The All of Us initiative, which will be launched on May 6, aims to compile detailed health profiles of 1 million Americans, with a special focus on communities historically underrepresented in biomedical research.
The program, which began as a pilot last year, is the most ambitious attempt yet to compile health and behavioral data, as well as genetic sequencing, from a representative sample of the American population. It will collect electronic health records, survey data, and even information from its participants’ wearable fitness devices – with the goal of helping scientists better understand how to craft personalized treatments, seen by many as the future of biomedicine.
It’s “science that gets rid of one-size-fits-all medicine,” the program’s director, Eric Dishman, said in an interview with STAT.
More than 120 sites are currently online, and the NIH has already enrolled 26,000 beta-phase testers, according to a spokeswoman. An additional 17,000 participants have begun the enrollment process.
“Right now, we have line of sight to a total of 298 sites that will continue to enroll,” Dishman said, “so even after the launch we’ll continue to add capacity over the course of the next year.”

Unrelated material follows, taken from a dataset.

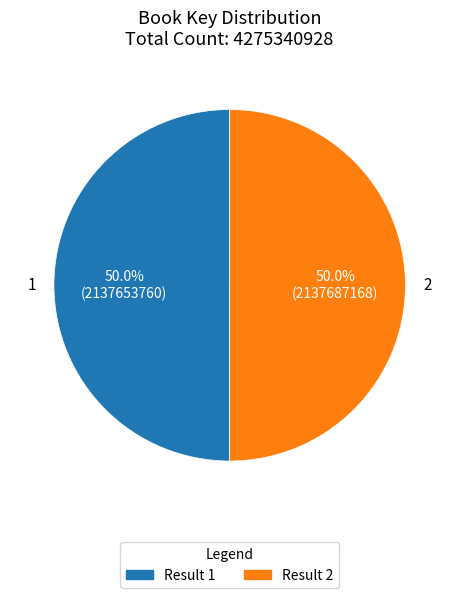

Approximately how many times larger is the value at 2 compared to 1?

1.0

Dishman also said the agency is thrilled that its efforts to reach participants of lower incomes, from communities of color, or those otherwise underrepresented in biomedical research have paid off in the early going. As many as three-quarters of beta-phase enrollees come from such communities, the NIH said.
Many public health experts say non-representative research samples, which typically skew white and male, have been used all too often in past research and some clinical trial settings. This can have concrete health consequences. In the case of women, for instance, many heart attacks have been missed, because heart disease has been described according to symptoms most common in men, without acknowledging that the disease can have different effects in women. The NIH has stressed that a non-representative sample of the U.S. population would be detrimental to the goal of understanding the behavioral, environmental, and genetic factors that determine health outcomes for all Americans.

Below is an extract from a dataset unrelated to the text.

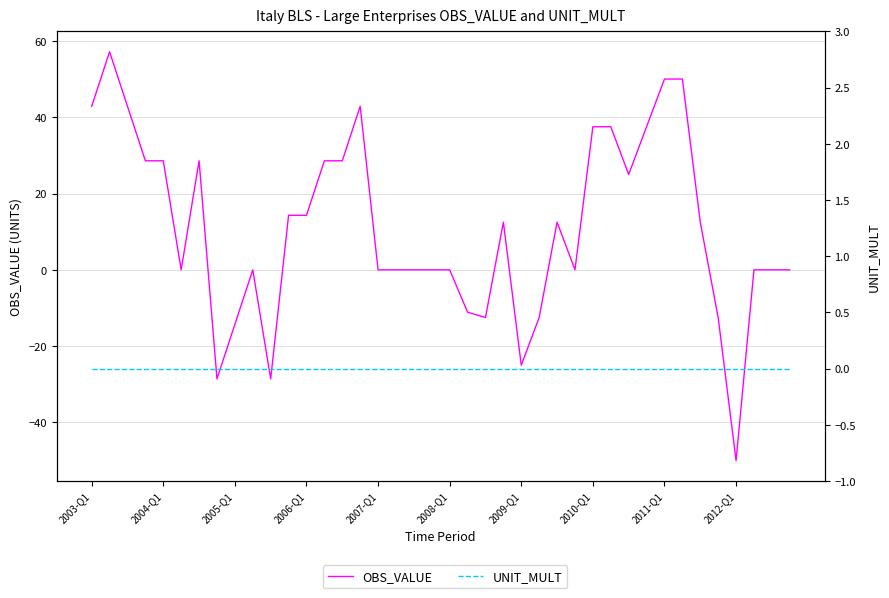

At how many categories does at least one series exceed 54?

1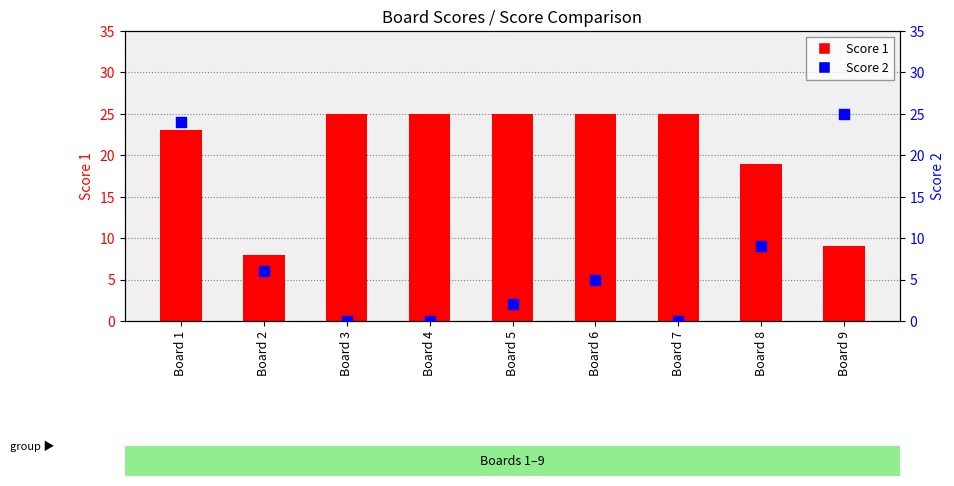

Which series has the largest total across all categories?

Score 1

No participants have had their genomes sequenced to date, but the NIH issued a framework in March for funding genomic centers that eventually could be capable of fully sequencing up to 100,000 genomes each year, beginning with a 20,000-person pilot later in 2018.

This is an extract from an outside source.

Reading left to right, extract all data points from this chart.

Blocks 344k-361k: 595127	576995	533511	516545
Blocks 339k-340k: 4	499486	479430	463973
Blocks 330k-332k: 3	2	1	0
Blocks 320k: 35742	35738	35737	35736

Still, Dishman acknowledged the logistical and financial capacity to fully sequence hundreds of thousands of DNA samples is a long way off, saying the NIH’s large need for genomic sequencing capacity could act as a downward cost driver for the technology.
Dishman also acknowledged the NIH’s ongoing efforts to ensure participants are comfortable allowing access to their electronic health records, behavioral information, and genetic data.
Following last week’s news that police in California had used genetic information from a consumer genealogy company to arrest a serial killer, Dishman said he sent a note reminding All of Us partners and investigators of the program’s data-security assurances. While partner institutions are prohibited from sharing data with law enforcement, researchers have nonetheless taken pains to explain why they request participants’ Social Security numbers and other personal data during the enrollment process.
In advance of the rollout, however, Dishman cautioned that not all participants would have the opportunity to have their genome sequenced, at least immediately.
NIH is “inviting people to do the physical measurements and biospecimen,” Dishman said, “but we’ve got to make sure that we’re hitting the scientific goals in terms of the demographic, geographic, and health status diversity.”